» **Text**:
This is just as true for couples who didn’t meet on the trail but, rather, took their relationship to the trail. Scroll through the index of certified triple crowners, and you’ll notice a litany of shared last names—the Hesseniuses, the Hahns, the Haynams, all pairs who have completed a top feat of American endurance athletics.
After a decade together, Tina did not know of my devotion to Pop-Tarts until we crossed the Mason-Dixon Line; I don’t think I understood her ability to hear a single podcast about, say, beavers, and then wax poetic about them for a day. You also have constant chances to help your partner at their weakest or tap their strength when you need it. I’ve never been more in awe of anyone than while watching Tina power through three possibly broken bones for a thousand miles.
“On those grueling days, you don’t always have to be perfect—and, really, with someone you love, you shouldn’t be,” says Jeff “Indiana” Senterman, who’s made a career out of managing trails and is now hiking more of them with his husband, Moe “Storm” Lemire. “That’s a lesson for regular life, too. You have to rely on each other. If you do that, you’ll enjoy each other, even when it sucks.”
In 2016, Senterman started a new job as director of the Catskill Center, a New York nonprofit that maintains the region’s forests and trails. Before also making the move to New York, Lemire, his college sweetheart and husband of nearly two decades, decided to hike the Appalachian Trail alone. Senterman visited as often as possible, but they struggled with the six-month separation.
Yet watching his husband prove that he could endure 2,200 miles inspired Senterman. When Lemire came home, they started hiking more together, rekindling an early passion of their relationship. They now run Hike on Guides together in the Catskills and completed their first thru-hike as a couple, the 138-mile Northville-Placid Trail, amid last summer’s heat. Up next, as soon as Senterman gets a sabbatical at the Catskill Center, they’ll hit the Pacific Crest Trail.
The Hiker Trash Husbands, as they call themselves, do have one caveat, that’s perhaps more familiar to couples who hike together than couples who met while hiking: “You can have sex or hike, but not both,” says Senterman.
But that doesn’t mean there aren’t other rewards. “When it’s just us together, the act of hiking itself is pretty darn intimate,” says Senterman. “You’re experiencing that person in a way you wouldn’t by just having coffee. The intimacy that comes with spending that much time with a person is a blessing. I hope he feels the same way.”

» **The data**:
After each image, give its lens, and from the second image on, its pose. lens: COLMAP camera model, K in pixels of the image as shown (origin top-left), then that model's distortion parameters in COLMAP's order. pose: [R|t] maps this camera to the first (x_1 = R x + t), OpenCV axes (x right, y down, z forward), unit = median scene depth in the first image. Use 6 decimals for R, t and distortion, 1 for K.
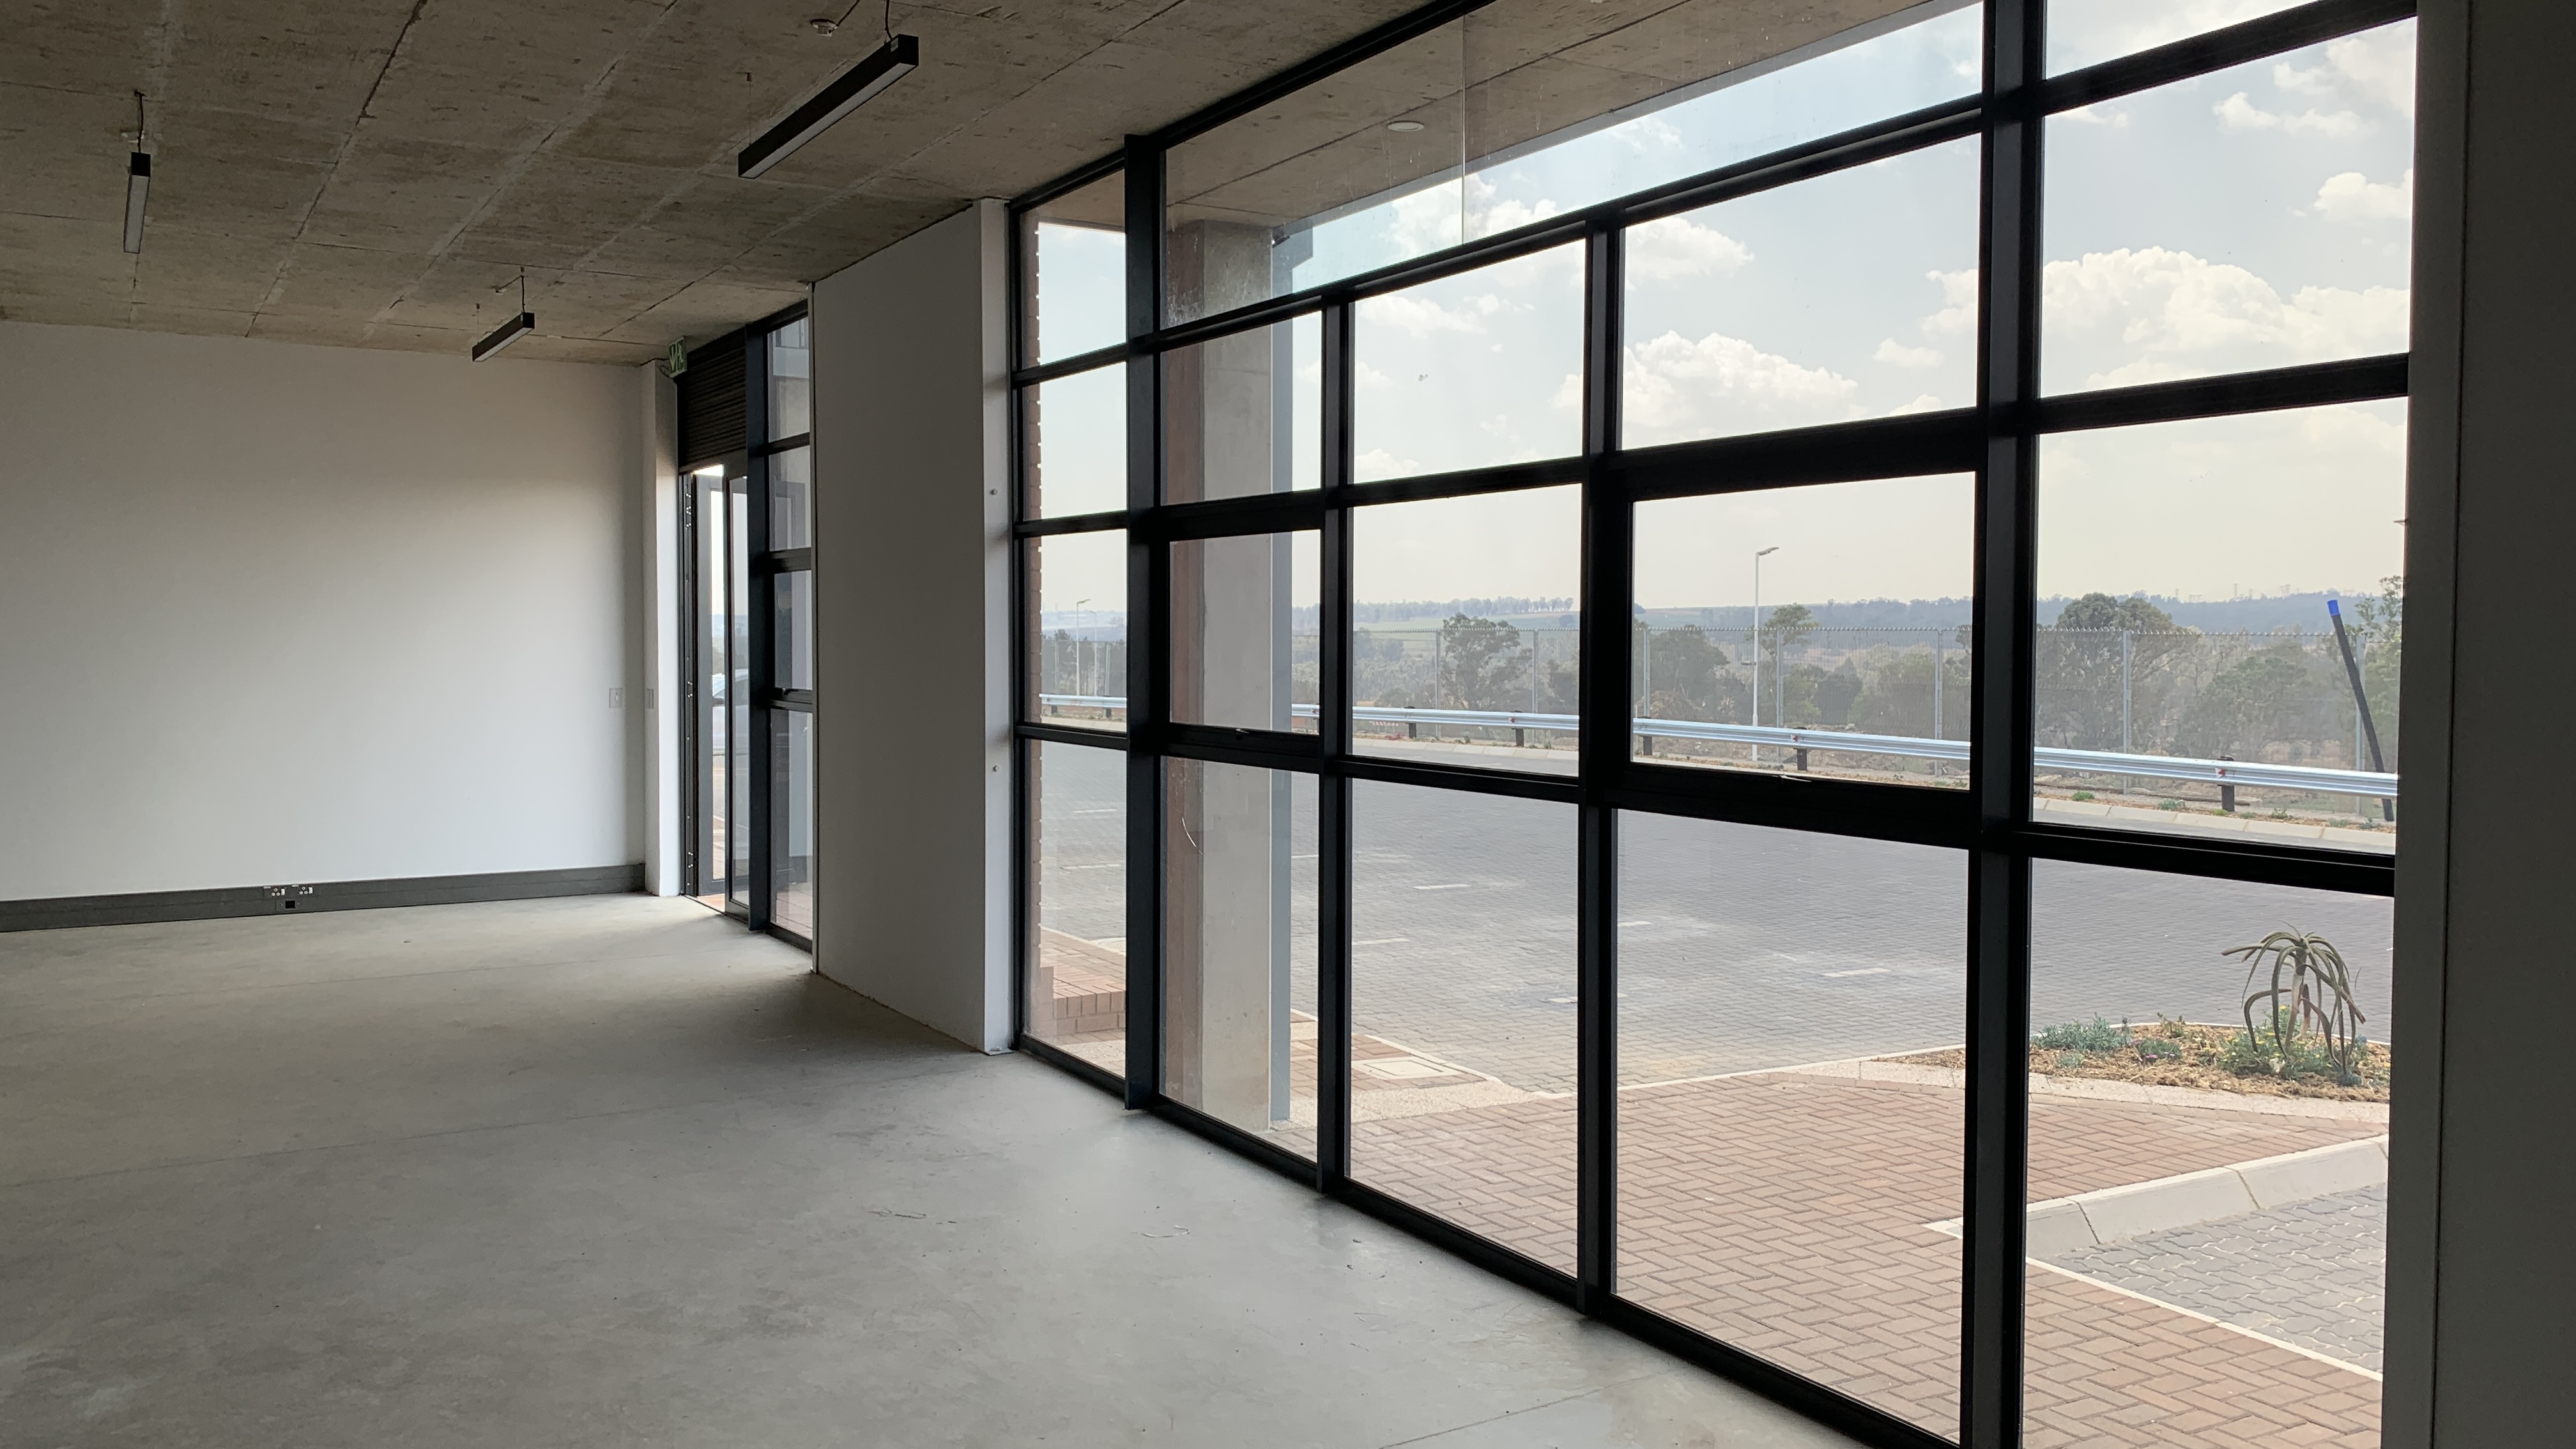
lens RADIAL K [[1952.9, 0, 1291.8], [0, 1952.9, 735.0], [0, 0, 1]] dist [0.041472, -0.063665]
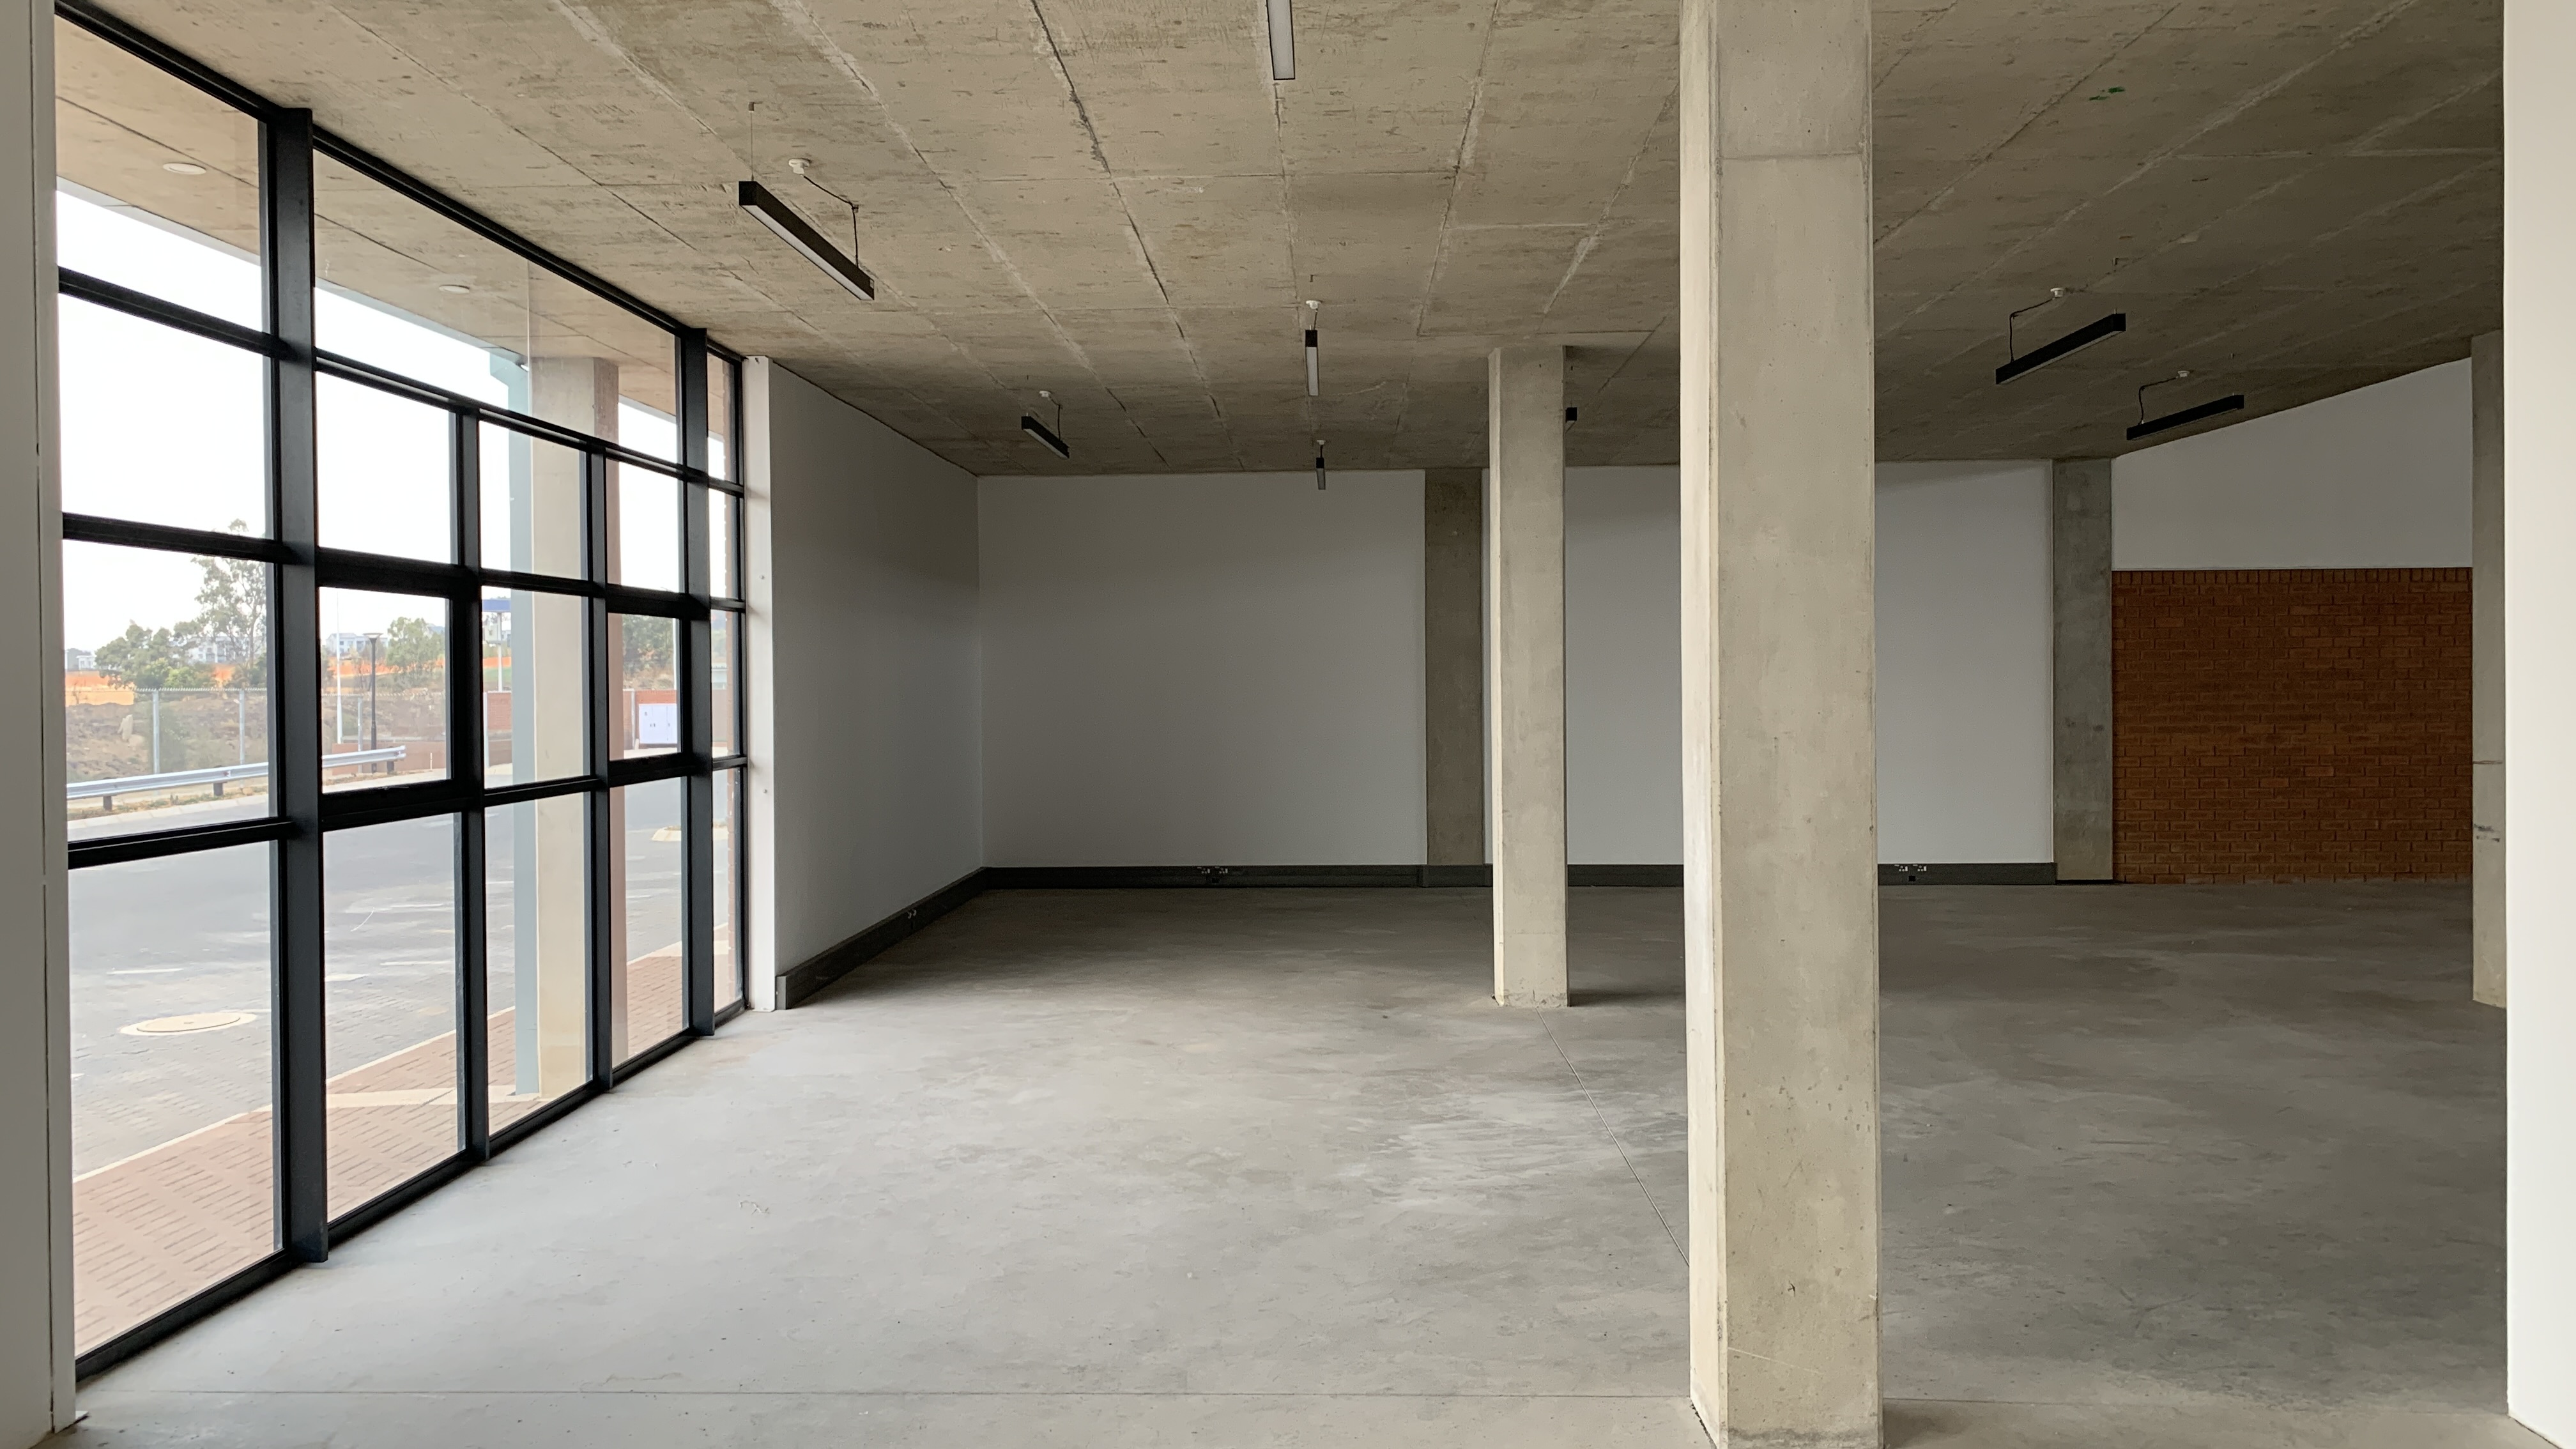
lens RADIAL K [[1952.9, 0, 1273.4], [0, 1952.9, 714.9], [0, 0, 1]] dist [0.041472, -0.063665]
pose [[-0.836536, -0.010079, 0.547819, -1.169453], [0.028786, 0.997642, 0.062312, -0.109210], [-0.547155, 0.067896, -0.834273, 1.931214]]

» **Task details**:
Translate this sentence from the text on couples who hike together into Spanish: "Senterman visited as often as possible, but they struggled with the six-month separation."

» **Your solution**:
Senterman lo visitaba con la mayor frecuencia posible, pero a ambos les costó sobrellevar la separación de seis meses.